> **SOURCE DOCUMENT**
■ ■ ■ ■ ■

ARTS & CULTURE
By Pamir Kiciman
Correspondent
Alex Benedict is an undergrad at UNC-CH majoring in English and Comparative Literature. He is also the founder of betweenthehighway press, which mostly publishes poetry.
Benedict’s press is a passion project sparked by his time working as a clerk and stocker at Han-Dee Hugo’s Exxon gas station in Carrboro.
According to his website, it was during this time that he engaged with “the evicted, exploited, and ignored” who came into the store, as well as those he met and observed along North Carolina Highway 54.
Because Benedict is focused on people facing food insecurity, the press also has a social mission. After production costs, one-half of the proceeds go toward buying food, maintaining food drives, and redistributing food locally.
“Why are people so desperate in this country that they beg between our highways? How could we ignore that?” asked Benedict in an email exchange with The Local Reporter. “Driving past someone is easy enough, but walking the highway forces encounters.”
Early on, Benedict took the initiative to spray paint “some file cabinets and placed them at a couple of bus stops in Carrboro: marking the top for food and the bottom for literature.”
These are still in place and a few more have been added.
“Placing those community pantries, I felt the need to fill them, so I began producing the first receipts and tried to raise money to buy food,” Benedict explained.
“I launched betweenthehighway in November 2021, publishing three receipts on the 26th, but it had been brewing since late 2019,” Benedict said.
The betweenthehighway press publishes poetry books in a highly original format.
Benedict uses receipt paper to make “receipt books.” This is the same paper receipt that you get after every purchase in stores.
In addition, betweenthehighway press is a paying market for authors. One-half of the proceeds after publication expenses goes to authors, and one-half is used to support Carrboro’s own TABLE, which has been feeding local children since 2008, and the local efforts of Food Not Bombs.
Hailing from Ohio’s Cuyahoga Valley where he plans to return when he graduates–with perhaps some time traveling and living around North America–Benedict said, “I will continue the press as long as I am able. Although publishing is a labor of love, I aim for it to be financially stable; that’s close to happening for the current publishing cycle.”
Benedict is also minoring in German, and his major includes a concentration in editing and digital publishing. However, he said, “Unofficially, I say I’m studying poetry.”

■ ■ ■ ■ ■

> **SUPPLIED ENTRIES**
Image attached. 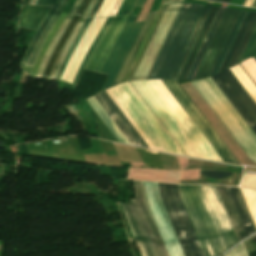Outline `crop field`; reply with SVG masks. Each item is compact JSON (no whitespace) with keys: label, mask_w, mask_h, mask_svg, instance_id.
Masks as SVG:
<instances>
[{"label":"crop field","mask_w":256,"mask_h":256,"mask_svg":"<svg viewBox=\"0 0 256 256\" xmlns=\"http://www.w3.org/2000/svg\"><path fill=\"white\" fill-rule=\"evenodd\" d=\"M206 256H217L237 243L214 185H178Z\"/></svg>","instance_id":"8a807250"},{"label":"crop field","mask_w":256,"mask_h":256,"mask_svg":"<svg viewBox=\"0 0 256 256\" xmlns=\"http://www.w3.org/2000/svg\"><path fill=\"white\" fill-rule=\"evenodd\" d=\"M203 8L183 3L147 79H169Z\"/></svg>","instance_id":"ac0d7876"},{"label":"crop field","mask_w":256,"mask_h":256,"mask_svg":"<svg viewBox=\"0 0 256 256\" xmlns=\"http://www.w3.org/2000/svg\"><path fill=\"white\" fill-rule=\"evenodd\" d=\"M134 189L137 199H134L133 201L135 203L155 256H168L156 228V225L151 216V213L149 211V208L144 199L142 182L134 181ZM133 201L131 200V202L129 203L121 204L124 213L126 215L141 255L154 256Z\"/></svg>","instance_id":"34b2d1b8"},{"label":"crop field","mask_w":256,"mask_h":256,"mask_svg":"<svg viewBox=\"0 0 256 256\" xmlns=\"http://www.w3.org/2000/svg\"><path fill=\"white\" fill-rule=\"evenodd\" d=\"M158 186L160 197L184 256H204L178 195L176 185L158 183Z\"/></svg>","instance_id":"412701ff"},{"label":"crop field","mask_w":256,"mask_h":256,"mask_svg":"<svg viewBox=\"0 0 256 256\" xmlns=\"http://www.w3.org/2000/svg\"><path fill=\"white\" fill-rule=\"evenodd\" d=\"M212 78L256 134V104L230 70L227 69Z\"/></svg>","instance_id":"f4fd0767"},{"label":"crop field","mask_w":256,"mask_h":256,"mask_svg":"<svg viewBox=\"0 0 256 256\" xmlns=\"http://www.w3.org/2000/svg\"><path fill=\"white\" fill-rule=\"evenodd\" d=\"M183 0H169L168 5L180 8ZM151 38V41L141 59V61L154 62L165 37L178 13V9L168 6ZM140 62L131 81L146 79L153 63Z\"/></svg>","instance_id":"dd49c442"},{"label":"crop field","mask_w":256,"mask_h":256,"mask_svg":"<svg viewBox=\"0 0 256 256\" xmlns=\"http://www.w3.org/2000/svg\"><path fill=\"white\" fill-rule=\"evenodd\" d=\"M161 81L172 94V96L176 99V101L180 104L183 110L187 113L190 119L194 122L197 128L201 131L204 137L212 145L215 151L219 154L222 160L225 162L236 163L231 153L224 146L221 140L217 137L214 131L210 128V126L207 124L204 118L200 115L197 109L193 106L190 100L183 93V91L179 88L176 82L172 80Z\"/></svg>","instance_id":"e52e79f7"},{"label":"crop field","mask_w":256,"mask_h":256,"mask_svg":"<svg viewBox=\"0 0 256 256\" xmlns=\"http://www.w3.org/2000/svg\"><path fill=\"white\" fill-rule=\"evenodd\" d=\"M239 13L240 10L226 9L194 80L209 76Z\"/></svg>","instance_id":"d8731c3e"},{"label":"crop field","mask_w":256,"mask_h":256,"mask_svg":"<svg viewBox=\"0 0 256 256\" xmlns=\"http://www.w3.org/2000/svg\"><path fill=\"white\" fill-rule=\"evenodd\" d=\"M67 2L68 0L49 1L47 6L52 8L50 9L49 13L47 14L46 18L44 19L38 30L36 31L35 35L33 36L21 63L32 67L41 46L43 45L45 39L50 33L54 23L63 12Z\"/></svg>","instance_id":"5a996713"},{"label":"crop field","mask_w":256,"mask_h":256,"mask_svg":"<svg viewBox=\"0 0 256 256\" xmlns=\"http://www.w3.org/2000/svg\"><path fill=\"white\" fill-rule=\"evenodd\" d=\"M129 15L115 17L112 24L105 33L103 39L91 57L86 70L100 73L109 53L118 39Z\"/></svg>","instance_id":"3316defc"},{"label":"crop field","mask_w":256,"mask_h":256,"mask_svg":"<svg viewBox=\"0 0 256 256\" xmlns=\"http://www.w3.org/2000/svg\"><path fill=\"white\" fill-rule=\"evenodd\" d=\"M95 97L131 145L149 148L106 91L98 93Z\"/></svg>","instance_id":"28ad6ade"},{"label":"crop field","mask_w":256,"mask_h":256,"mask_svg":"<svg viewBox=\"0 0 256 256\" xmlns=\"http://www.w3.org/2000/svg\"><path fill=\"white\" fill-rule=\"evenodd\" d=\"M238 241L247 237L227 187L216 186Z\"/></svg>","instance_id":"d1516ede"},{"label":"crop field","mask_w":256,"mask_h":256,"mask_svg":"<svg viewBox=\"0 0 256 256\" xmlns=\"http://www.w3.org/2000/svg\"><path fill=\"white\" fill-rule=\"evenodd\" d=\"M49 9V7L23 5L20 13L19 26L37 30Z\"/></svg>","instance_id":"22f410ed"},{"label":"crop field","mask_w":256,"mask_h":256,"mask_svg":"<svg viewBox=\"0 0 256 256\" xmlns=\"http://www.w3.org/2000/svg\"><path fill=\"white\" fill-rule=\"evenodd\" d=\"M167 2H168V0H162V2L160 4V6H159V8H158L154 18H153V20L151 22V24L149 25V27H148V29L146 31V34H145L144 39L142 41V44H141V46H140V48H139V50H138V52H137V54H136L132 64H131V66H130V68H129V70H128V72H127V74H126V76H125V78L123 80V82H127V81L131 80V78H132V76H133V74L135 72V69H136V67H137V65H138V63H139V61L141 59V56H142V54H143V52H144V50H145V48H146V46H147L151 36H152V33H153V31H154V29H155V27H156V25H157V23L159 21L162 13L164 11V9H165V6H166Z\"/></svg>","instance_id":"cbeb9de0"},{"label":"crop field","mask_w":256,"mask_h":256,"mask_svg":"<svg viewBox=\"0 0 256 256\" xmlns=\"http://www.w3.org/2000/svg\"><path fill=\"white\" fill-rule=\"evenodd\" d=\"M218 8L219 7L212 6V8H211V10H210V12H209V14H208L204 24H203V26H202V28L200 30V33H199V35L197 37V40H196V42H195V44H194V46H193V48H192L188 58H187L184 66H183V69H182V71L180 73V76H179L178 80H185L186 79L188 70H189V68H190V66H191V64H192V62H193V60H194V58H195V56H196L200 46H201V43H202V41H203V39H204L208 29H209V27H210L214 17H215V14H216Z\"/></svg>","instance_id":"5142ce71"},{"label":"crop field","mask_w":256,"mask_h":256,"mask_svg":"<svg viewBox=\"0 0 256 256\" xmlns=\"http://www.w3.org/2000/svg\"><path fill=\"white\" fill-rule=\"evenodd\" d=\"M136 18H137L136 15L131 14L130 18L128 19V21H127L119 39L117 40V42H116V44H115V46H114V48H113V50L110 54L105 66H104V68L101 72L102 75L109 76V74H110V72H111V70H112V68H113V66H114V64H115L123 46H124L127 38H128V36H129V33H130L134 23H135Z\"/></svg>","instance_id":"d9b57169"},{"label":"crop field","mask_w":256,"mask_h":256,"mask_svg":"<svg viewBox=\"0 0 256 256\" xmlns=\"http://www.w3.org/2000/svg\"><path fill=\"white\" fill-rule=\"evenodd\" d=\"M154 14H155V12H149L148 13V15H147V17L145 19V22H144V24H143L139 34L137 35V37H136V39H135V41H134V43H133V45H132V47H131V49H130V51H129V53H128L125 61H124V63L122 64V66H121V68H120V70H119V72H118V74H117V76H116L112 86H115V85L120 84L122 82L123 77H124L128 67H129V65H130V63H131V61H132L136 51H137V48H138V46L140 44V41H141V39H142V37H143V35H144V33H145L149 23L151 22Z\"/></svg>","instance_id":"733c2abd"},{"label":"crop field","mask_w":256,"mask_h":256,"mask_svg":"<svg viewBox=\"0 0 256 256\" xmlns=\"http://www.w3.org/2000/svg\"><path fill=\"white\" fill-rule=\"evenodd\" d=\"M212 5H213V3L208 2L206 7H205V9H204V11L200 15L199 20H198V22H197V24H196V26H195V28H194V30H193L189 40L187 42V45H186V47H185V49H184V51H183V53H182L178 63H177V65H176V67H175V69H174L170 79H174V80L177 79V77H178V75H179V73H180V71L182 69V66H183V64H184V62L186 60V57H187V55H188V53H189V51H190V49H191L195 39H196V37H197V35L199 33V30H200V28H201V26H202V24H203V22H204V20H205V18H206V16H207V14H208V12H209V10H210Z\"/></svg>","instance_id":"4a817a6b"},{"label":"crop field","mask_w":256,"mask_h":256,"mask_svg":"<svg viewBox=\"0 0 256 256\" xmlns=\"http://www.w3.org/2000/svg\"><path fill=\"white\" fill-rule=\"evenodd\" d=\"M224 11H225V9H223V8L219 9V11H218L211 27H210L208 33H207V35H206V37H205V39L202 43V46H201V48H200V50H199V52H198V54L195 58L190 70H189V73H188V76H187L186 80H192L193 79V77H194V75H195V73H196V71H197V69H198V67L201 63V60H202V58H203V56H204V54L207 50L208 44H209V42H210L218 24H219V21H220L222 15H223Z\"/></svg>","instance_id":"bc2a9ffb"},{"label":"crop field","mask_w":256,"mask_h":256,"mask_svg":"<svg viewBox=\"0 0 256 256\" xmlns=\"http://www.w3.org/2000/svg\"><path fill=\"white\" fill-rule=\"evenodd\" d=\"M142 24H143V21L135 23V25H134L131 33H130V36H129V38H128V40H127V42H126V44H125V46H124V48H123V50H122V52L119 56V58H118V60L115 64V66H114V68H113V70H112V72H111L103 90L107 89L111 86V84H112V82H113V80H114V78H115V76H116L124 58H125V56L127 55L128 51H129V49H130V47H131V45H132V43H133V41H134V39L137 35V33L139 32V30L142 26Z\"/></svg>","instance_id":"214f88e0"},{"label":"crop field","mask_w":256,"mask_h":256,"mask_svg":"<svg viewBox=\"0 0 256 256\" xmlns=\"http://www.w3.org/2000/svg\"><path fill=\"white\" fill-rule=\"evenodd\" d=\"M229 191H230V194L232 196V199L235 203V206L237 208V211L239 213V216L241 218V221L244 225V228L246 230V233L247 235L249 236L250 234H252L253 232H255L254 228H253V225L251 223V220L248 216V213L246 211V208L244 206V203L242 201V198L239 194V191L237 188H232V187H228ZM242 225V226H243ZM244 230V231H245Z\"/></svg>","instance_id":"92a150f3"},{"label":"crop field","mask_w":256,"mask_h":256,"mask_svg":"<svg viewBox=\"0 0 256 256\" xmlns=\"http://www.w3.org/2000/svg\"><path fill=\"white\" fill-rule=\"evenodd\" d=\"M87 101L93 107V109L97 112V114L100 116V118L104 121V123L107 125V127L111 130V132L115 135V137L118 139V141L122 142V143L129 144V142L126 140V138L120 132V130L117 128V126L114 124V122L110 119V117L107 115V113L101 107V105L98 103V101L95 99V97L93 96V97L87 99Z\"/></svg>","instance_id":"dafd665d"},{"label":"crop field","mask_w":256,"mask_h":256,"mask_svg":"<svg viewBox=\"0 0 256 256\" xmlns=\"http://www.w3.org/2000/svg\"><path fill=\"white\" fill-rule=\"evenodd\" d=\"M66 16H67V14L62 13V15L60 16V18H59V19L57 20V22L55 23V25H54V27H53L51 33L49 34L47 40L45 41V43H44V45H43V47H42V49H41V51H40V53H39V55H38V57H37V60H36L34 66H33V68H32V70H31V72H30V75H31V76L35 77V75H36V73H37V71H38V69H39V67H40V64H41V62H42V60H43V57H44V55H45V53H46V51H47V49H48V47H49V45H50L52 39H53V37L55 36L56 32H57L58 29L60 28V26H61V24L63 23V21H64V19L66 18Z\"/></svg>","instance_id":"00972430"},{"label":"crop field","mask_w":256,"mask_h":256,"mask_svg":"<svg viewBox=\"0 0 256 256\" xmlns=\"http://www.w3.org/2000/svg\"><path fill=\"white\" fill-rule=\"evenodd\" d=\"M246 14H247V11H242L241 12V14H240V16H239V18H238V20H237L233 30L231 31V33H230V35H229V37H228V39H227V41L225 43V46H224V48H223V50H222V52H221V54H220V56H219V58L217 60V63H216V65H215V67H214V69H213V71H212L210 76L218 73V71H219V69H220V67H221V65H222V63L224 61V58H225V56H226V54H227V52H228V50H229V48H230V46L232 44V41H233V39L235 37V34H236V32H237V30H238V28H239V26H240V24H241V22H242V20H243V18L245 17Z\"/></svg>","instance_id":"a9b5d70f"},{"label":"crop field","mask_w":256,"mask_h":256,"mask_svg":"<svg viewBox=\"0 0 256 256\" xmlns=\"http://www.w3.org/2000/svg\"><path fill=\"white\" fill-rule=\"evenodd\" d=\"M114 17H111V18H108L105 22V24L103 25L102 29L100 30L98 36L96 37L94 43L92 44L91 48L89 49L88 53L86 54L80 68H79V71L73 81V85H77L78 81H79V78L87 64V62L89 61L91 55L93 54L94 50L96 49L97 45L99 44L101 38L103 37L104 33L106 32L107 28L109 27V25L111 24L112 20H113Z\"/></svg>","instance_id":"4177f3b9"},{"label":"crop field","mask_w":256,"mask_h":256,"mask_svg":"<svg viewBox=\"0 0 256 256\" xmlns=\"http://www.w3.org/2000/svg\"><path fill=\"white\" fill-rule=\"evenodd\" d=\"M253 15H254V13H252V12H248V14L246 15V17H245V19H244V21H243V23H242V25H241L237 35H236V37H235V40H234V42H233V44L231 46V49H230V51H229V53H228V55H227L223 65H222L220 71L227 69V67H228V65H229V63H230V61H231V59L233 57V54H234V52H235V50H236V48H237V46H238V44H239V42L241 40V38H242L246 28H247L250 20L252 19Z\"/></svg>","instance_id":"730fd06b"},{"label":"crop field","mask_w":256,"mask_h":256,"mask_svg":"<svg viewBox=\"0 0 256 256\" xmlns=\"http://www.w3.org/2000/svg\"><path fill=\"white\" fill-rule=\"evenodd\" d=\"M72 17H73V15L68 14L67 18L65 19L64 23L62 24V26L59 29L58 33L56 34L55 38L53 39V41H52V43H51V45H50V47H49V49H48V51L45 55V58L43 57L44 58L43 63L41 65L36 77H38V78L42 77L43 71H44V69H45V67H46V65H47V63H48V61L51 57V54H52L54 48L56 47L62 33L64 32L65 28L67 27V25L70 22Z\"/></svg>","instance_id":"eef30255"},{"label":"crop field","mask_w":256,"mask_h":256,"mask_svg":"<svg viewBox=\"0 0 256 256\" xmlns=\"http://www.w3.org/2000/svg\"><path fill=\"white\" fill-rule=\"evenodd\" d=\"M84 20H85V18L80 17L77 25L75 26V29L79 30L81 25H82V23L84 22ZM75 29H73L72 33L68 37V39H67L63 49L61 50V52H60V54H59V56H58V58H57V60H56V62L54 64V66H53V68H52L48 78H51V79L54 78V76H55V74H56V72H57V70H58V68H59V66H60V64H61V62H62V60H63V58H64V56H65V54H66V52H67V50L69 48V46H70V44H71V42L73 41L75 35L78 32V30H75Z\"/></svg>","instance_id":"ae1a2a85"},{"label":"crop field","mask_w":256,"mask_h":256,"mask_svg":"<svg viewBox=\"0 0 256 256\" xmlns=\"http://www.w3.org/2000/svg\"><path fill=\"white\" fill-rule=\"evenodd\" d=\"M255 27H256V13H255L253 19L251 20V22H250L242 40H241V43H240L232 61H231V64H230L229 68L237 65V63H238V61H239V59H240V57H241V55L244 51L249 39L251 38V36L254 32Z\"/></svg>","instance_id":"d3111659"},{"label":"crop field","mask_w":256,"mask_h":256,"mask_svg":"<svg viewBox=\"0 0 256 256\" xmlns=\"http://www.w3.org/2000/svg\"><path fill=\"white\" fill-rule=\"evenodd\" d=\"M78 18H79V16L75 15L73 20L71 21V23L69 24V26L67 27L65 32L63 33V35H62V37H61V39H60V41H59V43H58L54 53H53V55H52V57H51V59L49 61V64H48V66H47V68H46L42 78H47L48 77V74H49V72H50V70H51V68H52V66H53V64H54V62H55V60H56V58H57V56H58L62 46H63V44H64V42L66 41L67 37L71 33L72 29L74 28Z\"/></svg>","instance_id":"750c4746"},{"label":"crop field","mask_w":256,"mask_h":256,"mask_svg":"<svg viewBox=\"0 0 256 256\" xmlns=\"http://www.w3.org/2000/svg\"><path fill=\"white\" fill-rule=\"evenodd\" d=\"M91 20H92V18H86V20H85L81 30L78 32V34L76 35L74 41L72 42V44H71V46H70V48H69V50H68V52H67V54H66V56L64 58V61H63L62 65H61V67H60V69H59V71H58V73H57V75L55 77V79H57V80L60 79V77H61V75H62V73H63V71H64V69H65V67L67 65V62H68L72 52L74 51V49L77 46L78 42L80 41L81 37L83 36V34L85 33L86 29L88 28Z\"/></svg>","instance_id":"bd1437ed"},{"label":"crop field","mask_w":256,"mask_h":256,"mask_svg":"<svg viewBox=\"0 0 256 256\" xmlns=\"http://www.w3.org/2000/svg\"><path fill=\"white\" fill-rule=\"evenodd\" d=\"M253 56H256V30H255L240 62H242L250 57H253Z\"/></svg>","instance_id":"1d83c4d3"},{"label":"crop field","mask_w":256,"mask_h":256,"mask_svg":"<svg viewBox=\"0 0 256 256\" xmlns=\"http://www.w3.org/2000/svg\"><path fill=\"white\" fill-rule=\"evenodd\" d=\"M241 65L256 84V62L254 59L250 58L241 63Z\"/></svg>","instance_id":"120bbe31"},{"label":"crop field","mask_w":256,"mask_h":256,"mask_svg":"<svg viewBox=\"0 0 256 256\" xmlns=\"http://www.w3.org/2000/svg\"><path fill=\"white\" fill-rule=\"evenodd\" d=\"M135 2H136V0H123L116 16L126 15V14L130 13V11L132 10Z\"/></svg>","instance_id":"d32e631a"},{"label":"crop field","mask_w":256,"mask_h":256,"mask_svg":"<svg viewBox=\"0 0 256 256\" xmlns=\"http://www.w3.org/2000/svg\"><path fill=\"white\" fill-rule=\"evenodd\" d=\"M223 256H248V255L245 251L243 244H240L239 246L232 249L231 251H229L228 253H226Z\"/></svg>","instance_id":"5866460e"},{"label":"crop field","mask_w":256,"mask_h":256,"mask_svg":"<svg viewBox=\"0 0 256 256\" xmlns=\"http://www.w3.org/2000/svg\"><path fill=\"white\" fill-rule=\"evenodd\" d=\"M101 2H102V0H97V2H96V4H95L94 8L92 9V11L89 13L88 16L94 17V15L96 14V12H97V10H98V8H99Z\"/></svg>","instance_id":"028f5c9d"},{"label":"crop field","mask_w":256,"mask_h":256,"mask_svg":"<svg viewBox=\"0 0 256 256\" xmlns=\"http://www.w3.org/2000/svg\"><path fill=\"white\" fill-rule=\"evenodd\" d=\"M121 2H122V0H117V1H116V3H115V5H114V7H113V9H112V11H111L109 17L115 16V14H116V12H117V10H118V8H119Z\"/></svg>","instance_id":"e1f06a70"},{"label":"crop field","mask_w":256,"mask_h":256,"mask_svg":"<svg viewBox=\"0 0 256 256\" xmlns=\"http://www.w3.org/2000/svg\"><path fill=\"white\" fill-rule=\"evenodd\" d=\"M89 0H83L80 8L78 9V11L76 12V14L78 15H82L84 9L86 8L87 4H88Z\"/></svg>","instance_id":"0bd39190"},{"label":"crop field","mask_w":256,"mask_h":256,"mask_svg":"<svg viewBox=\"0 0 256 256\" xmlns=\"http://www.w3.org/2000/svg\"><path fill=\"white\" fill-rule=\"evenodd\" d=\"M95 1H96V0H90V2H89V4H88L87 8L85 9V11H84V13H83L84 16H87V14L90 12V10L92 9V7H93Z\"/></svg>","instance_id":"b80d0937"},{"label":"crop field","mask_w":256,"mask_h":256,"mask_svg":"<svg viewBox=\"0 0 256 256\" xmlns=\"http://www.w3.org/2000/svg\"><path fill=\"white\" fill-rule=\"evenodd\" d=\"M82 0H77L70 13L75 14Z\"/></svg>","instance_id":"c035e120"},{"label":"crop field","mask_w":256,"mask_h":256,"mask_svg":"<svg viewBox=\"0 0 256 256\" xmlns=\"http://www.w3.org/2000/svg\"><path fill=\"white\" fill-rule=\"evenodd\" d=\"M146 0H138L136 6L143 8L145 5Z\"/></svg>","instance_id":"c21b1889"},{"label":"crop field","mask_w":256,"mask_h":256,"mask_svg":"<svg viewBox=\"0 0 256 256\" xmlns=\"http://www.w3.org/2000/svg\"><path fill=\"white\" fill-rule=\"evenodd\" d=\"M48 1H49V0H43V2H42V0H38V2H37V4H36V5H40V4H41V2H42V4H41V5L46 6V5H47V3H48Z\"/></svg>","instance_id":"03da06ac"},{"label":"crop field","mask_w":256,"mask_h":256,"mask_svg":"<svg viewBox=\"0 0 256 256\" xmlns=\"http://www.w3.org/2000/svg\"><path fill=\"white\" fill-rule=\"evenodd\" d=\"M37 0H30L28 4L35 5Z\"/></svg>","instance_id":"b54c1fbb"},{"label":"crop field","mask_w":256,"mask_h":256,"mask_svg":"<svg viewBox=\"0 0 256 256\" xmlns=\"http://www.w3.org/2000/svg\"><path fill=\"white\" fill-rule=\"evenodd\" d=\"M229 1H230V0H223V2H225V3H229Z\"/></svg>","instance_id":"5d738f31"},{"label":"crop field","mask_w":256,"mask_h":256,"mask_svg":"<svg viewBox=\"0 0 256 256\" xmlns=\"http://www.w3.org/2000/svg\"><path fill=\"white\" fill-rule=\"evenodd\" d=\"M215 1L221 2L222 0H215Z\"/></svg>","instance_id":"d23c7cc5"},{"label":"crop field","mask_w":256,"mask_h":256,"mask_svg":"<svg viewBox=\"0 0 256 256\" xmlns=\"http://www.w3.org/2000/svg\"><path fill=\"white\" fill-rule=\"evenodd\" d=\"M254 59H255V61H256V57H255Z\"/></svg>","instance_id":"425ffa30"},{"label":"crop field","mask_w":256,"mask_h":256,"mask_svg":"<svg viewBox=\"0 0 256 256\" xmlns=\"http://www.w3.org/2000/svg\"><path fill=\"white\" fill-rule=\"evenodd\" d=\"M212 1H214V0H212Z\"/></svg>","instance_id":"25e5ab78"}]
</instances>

■ ■ ■ ■ ■

For each statement, say yes or no according to the article about betweenthehighway press, and quote the words from it that settle the matter. (a) Benedict launched the press in November 2021. (b) Benedict is minoring in Comparative Literature. (c) All of the proceeds left after production costs go toward food.

(a) Yes: "I launched betweenthehighway in November 2021"
(b) No: "majoring in English and Comparative Literature" and "Benedict is also minoring in German"
(c) No: "After production costs, one-half of the proceeds go toward buying food, maintaining food drives, and redistributing food locally."